Cox, Basics
The Cox proportional hazards model is used to analyze and interpret the effect of several variables on the time it takes for a particular event to occur. This event could be anything that marks the end of a period, such as death, failure, recovery, or relapse.
The Cox proportional hazards model is extensively used in medical research, particularly in studies of treatment efficacy, clinical trials, and epidemiological research. It is also used in various fields where time-to-event data is relevant.
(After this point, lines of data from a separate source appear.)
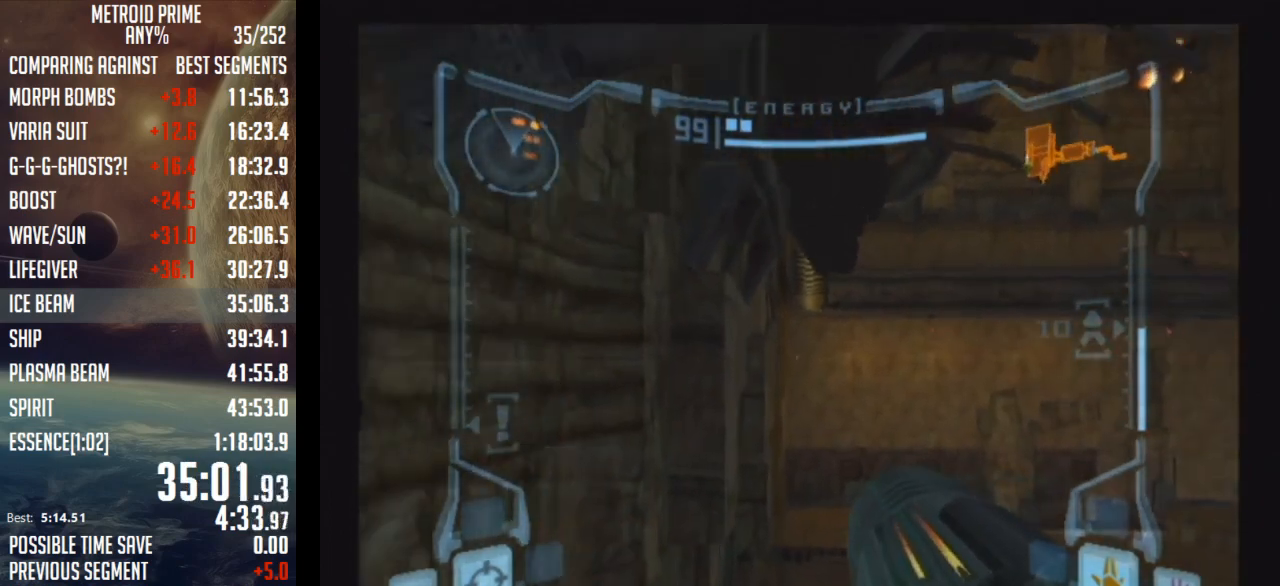
{"buttons": ["L1"], "left_stick": "up", "right_stick": "center", "events": [[83, "B", "up"], [117, "left_stick", "left"], [217, "left_stick", "up-left"], [500, "left_stick", "up"]]}
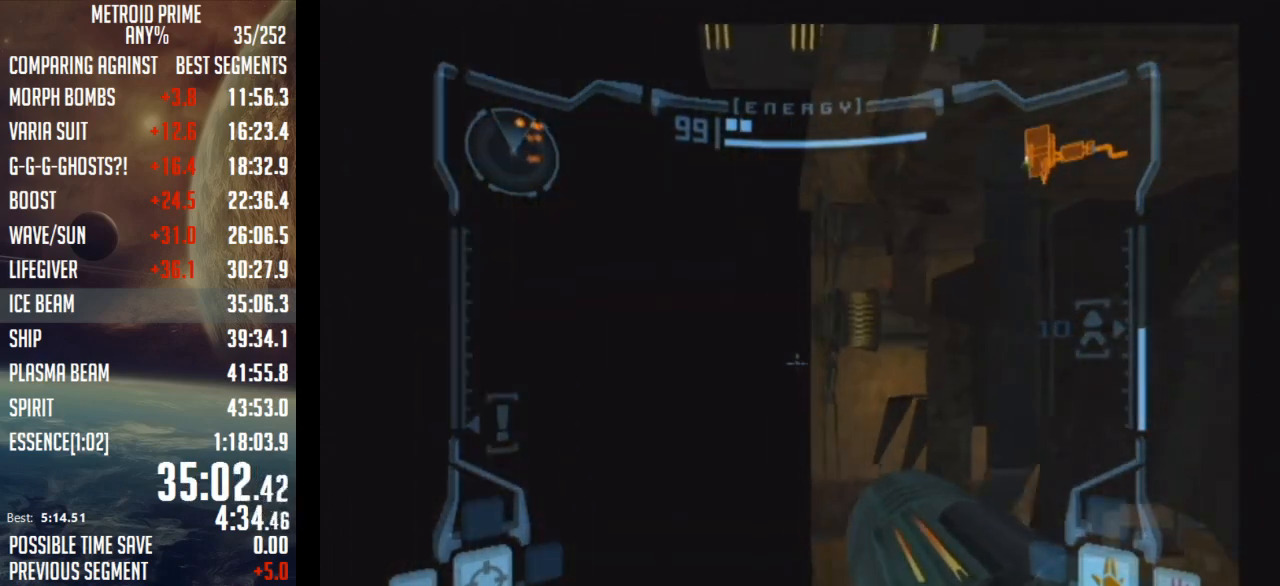
{"buttons": ["L1"], "left_stick": "up", "right_stick": "center", "events": [[283, "left_stick", "center"], [400, "B", "down"], [500, "B", "up"], [500, "left_stick", "up"]]}
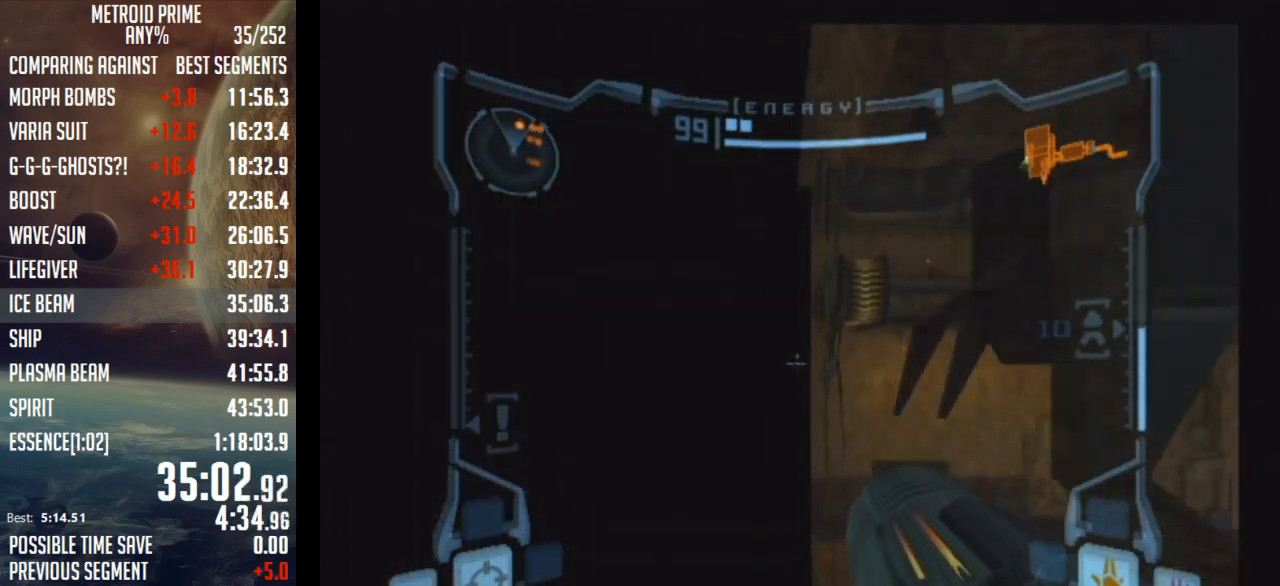
{"buttons": ["L1"], "left_stick": "up-right", "right_stick": "center", "events": [[467, "left_stick", "up-right"]]}
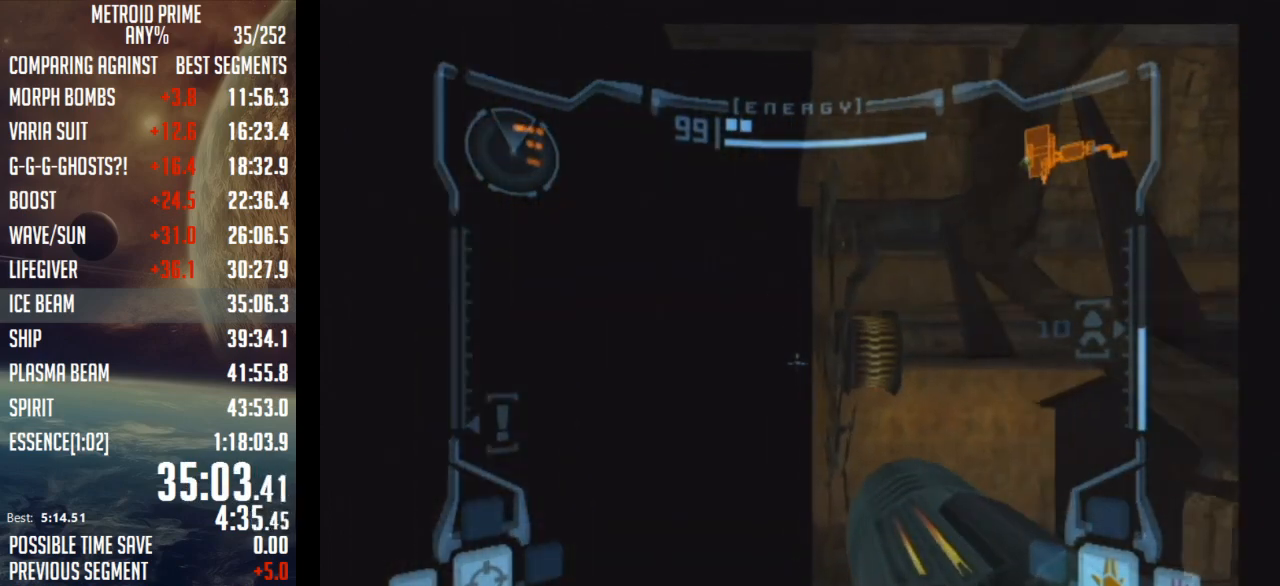
{"buttons": ["L1"], "left_stick": "center", "right_stick": "center", "events": [[433, "left_stick", "center"]]}
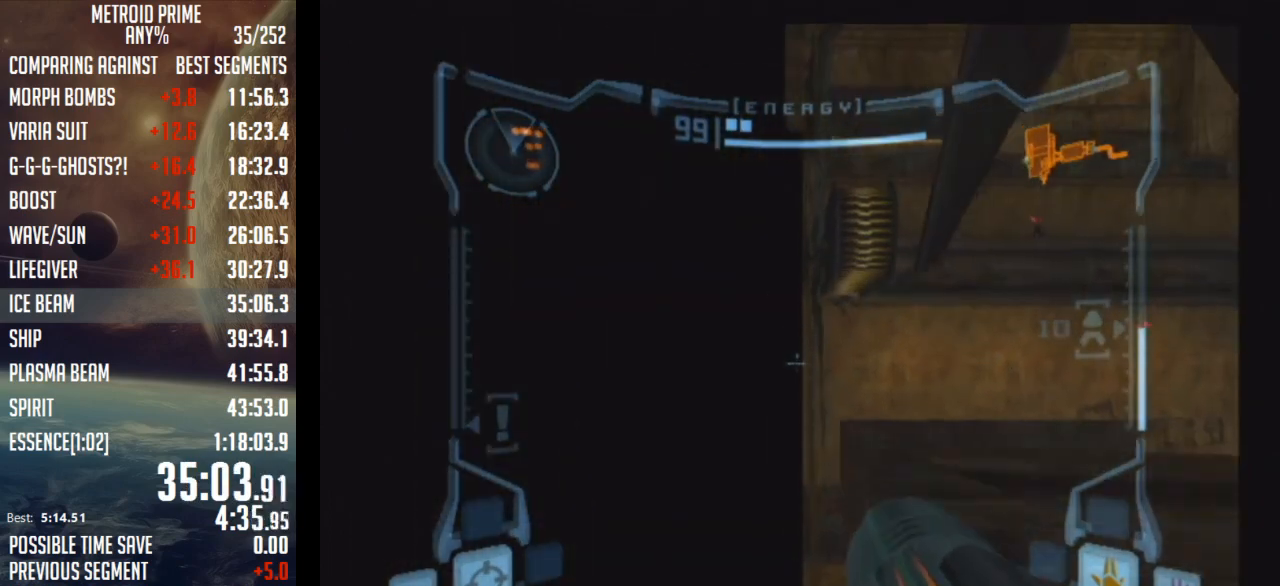
{"buttons": ["L1"], "left_stick": "down-left", "right_stick": "center", "events": [[233, "left_stick", "left"], [283, "B", "down"], [433, "left_stick", "down-left"], [500, "B", "up"]]}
To analyse it in BioStat Prime user must follow the steps as given.
- Steps
After loading the dataset, select Regression from the Model Fitting tab in the main menu -> This will lead to analytic approaches; select Cox Basics -> A dialog box will then display. In the dialog, select the source variables that need to be established as independent variables -> Lastly, choose which source variables to insert in the Time to event or censor, Events (1 = event 1, 0 = censor) options. -> Finally execute.

Arguments
- Time
Time to event for those experiencing the event or time to last follow-up for those not experiencing the event
- Event
Numerical event indicator; 1=event, 0=censor
- Independent Variables
Independent variables to include in the model. Factors, strings, and logical variables will be dummy coded.
- Weights
Numeric variable for observation weights. Useful in situations where each record should not be counted as one observation.
- Required packages
survival, broom, survminer, car, BlueSky
Options
- Tied Time Method
Method of breaking tied observed times. Efron is usually the better choice when there aren't many tied times. The exact method can be beneficial if there are many tied times, as in discrete time situations, but can take a little longer for the model to be fit.
- Forest Plot
Plot of hazard ratios and confidence intervals for each predictor in the model.
- Model Diagnostics
If selected, proportional hazards tests and plots will be provided, in addition to assessments of functional form for each covariate in the model. The null model Martingale residual axis minimum value option might need to be changed so that all residuals appear in the plot. To get functional form assessments, you must specify only numeric predictors and have no missing data. See Variables > Missing Values > Remove NAs.
- Analysis of Deviance (Type II)
Global test of each predictor in the model. Multi-degree of freedom tests will be provided for effects with more than 2 levels. Wald and Likelihood ratio tests can be obtained, with likelihood ratios tests having better small sample properties.